# [WORK REQUEST]
Your copy should match the records below word for word and contain no pictures.

# [RECORDS FOR THE EXERCISE]
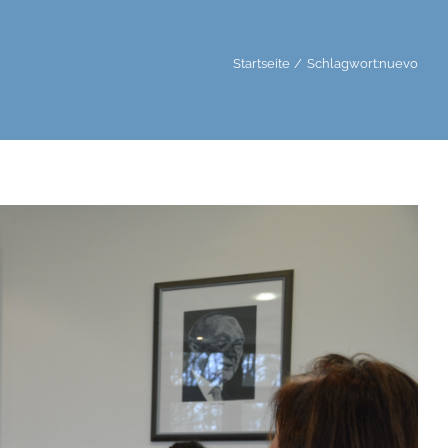
Startseite
Schlagwort:
nuevo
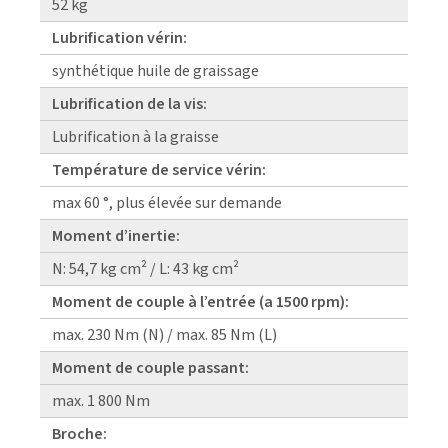
52 kg
Lubrification vérin:
synthétique huile de graissage
Lubrification de la vis:
Lubrification à la graisse
Température de service vérin:
max 60 °, plus élevée sur demande
Moment d’inertie:
N: 54,7 kg cm² / L: 43 kg cm²
Moment de couple à l’entrée (a 1500 rpm):
max. 230 Nm (N) / max. 85 Nm (L)
Moment de couple passant:
max. 1 800 Nm
Broche:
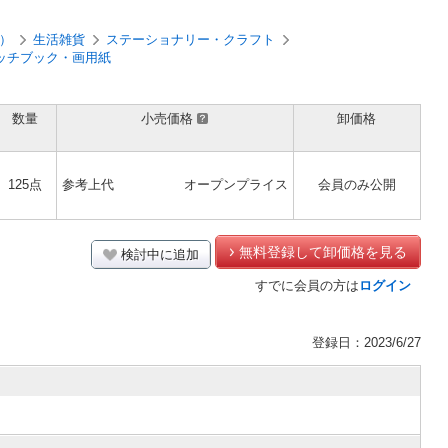
）
生活雑貨
ステーショナリー・クラフト
ッチブック・画用紙
数量
小売価格
卸価格
125点
参考上代
オープンプライス
会員のみ公開
無料登録して卸価格を見る
検討中に追加
すでに会員の方は
ログイン
登録日：2023/6/27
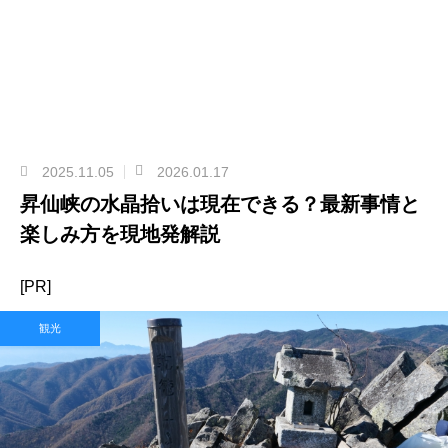
2025.11.05
2026.01.17
昇仙峡の水晶拾いは現在できる？最新事情と
楽しみ方を現地発解説
[PR]
観光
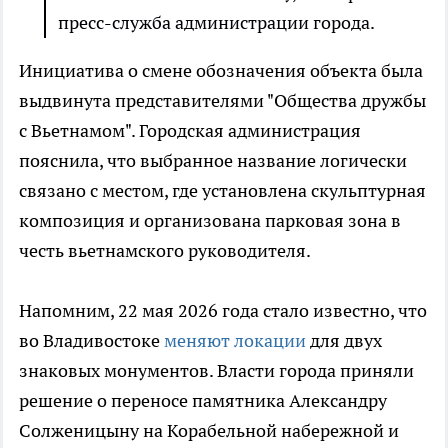
пресс-служба администрации города.
Инициатива о смене обозначения объекта была
выдвинута представителями "Общества дружбы
с Вьетнамом". Городская администрация
пояснила, что выбранное название логически
связано с местом, где установлена скульптурная
композиция и организована парковая зона в
честь вьетнамского руководителя.
Напомним, 22 мая 2026 года стало известно, что
во Владивостоке
меняют локации
для двух
знаковых монументов. Власти города приняли
решение о переносе памятника Александру
Солженицыну на Корабельной набережной и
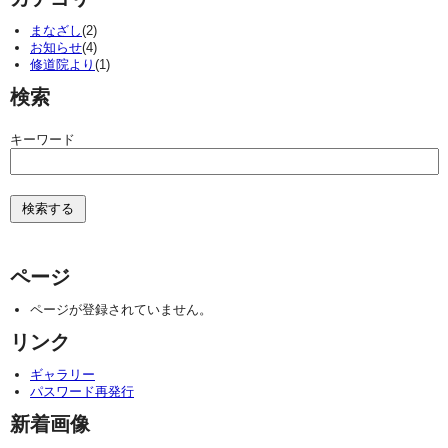
まなざし
(2)
お知らせ
(4)
修道院より
(1)
検索
キーワード
ページ
ページが登録されていません。
リンク
ギャラリー
パスワード再発行
新着画像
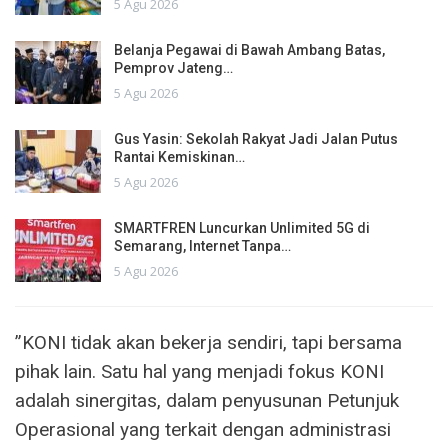
5 Agu 2026
Belanja Pegawai di Bawah Ambang Batas,
Pemprov Jateng…
5 Agu 2026
Gus Yasin: Sekolah Rakyat Jadi Jalan Putus
Rantai Kemiskinan…
5 Agu 2026
SMARTFREN Luncurkan Unlimited 5G di
Semarang, Internet Tanpa…
5 Agu 2026
”KONI tidak akan bekerja sendiri, tapi bersama
pihak lain. Satu hal yang menjadi fokus KONI
adalah sinergitas, dalam penyusunan Petunjuk
Operasional yang terkait dengan administrasi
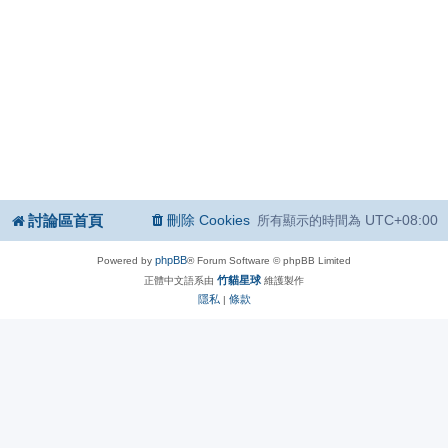
討論區首頁
刪除 Cookies
UTC+08:00
所有顯示的時間為
phpBB
Powered by
® Forum Software © phpBB Limited
竹貓星球
正體中文語系由
維護製作
隱私
條款
|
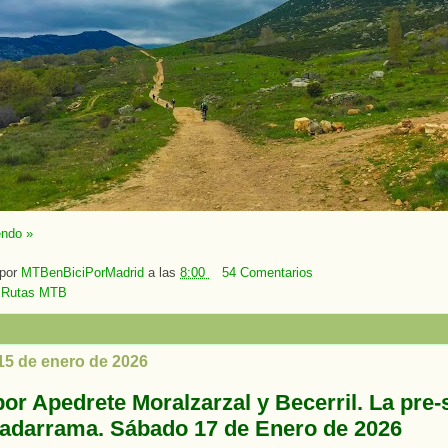
endo »
 por
MTBenBiciPorMadrid
a las
8:00
54 Comentarios
:
Rutas MTB
 15 de enero de 2026
or Apedrete Moralzarzal y Becerril. La pre-
adarrama. Sábado 17 de Enero de 2026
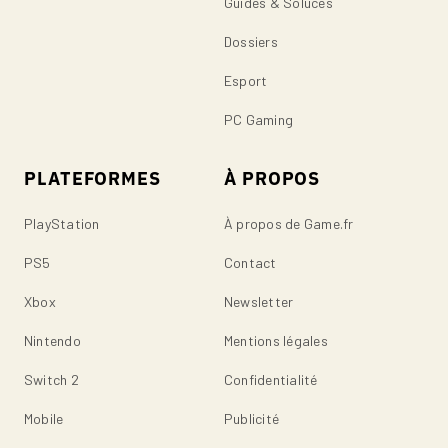
Guides & Soluces
Dossiers
Esport
PC Gaming
PLATEFORMES
À PROPOS
PlayStation
À propos de Game.fr
PS5
Contact
Xbox
Newsletter
Nintendo
Mentions légales
Switch 2
Confidentialité
Mobile
Publicité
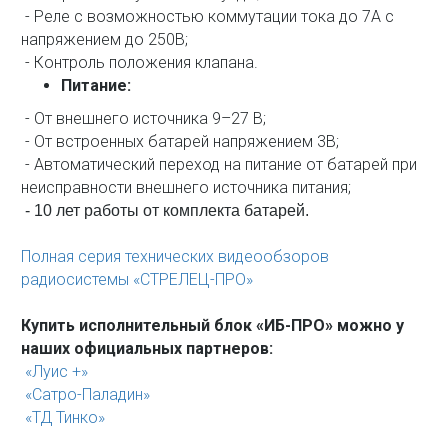
- Реле с возможностью коммутации тока до 7А с
напряжением до 250В;
- Контроль положения клапана.
Питание:
- От внешнего источника 9–27 В;
- От встроенных батарей напряжением 3В;
- Автоматический переход на питание от батарей при
неисправности внешнего источника питания;
- 10 лет работы от комплекта батарей.
Полная серия технических видеообзоров
радиосистемы «СТРЕЛЕЦ-ПРО»
Купить исполнительный блок «ИБ-ПРО» можно у
наших официальных партнеров:
«Луис +»
«Сатро-Паладин»
«ТД Тинко»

# [EXERCISE OUTPUT]
Startseite
Schlagwort:
nuevo
52 kg
Lubrification vérin:
synthétique huile de graissage
Lubrification de la vis:
Lubrification à la graisse
Température de service vérin:
max 60 °, plus élevée sur demande
Moment d’inertie:
N: 54,7 kg cm² / L: 43 kg cm²
Moment de couple à l’entrée (a 1500 rpm):
max. 230 Nm (N) / max. 85 Nm (L)
Moment de couple passant:
max. 1 800 Nm
Broche:
）
生活雑貨
ステーショナリー・クラフト
ッチブック・画用紙
数量
小売価格
卸価格
125点
参考上代
オープンプライス
会員のみ公開
無料登録して卸価格を見る
検討中に追加
すでに会員の方は
ログイン
登録日：2023/6/27
2025.11.05
2026.01.17
昇仙峡の水晶拾いは現在できる？最新事情と
楽しみ方を現地発解説
[PR]
観光
пресс-служба администрации города.
Инициатива о смене обозначения объекта была
выдвинута представителями "Общества дружбы
с Вьетнамом". Городская администрация
пояснила, что выбранное название логически
связано с местом, где установлена скульптурная
композиция и организована парковая зона в
честь вьетнамского руководителя.
Напомним, 22 мая 2026 года стало известно, что
во Владивостоке
меняют локации
для двух
знаковых монументов. Власти города приняли
решение о переносе памятника Александру
Солженицыну на Корабельной набережной и
まなざし
(2)
お知らせ
(4)
修道院より
(1)
検索
キーワード
ページ
ページが登録されていません。
リンク
ギャラリー
パスワード再発行
新着画像
5 Agu 2026
Belanja Pegawai di Bawah Ambang Batas,
Pemprov Jateng…
5 Agu 2026
Gus Yasin: Sekolah Rakyat Jadi Jalan Putus
Rantai Kemiskinan…
5 Agu 2026
SMARTFREN Luncurkan Unlimited 5G di
Semarang, Internet Tanpa…
5 Agu 2026
”KONI tidak akan bekerja sendiri, tapi bersama
pihak lain. Satu hal yang menjadi fokus KONI
adalah sinergitas, dalam penyusunan Petunjuk
Operasional yang terkait dengan administrasi
討論區首頁
刪除 Cookies
UTC+08:00
所有顯示的時間為
phpBB
Powered by
® Forum Software © phpBB Limited
竹貓星球
正體中文語系由
維護製作
隱私
條款
|
endo »
 por
MTBenBiciPorMadrid
a las
8:00
54 Comentarios
:
Rutas MTB
 15 de enero de 2026
or Apedrete Moralzarzal y Becerril. La pre-
adarrama. Sábado 17 de Enero de 2026
Guides & Soluces
Dossiers
Esport
PC Gaming
PLATEFORMES
À PROPOS
PlayStation
À propos de Game.fr
PS5
Contact
Xbox
Newsletter
Nintendo
Mentions légales
Switch 2
Confidentialité
Mobile
Publicité
- Реле с возможностью коммутации тока до 7А с
напряжением до 250В;
- Контроль положения клапана.
Питание:
- От внешнего источника 9–27 В;
- От встроенных батарей напряжением 3В;
- Автоматический переход на питание от батарей при
неисправности внешнего источника питания;
- 10 лет работы от комплекта батарей.
Полная серия технических видеообзоров
радиосистемы «СТРЕЛЕЦ-ПРО»
Купить исполнительный блок «ИБ-ПРО» можно у
наших официальных партнеров:
«Луис +»
«Сатро-Паладин»
«ТД Тинко»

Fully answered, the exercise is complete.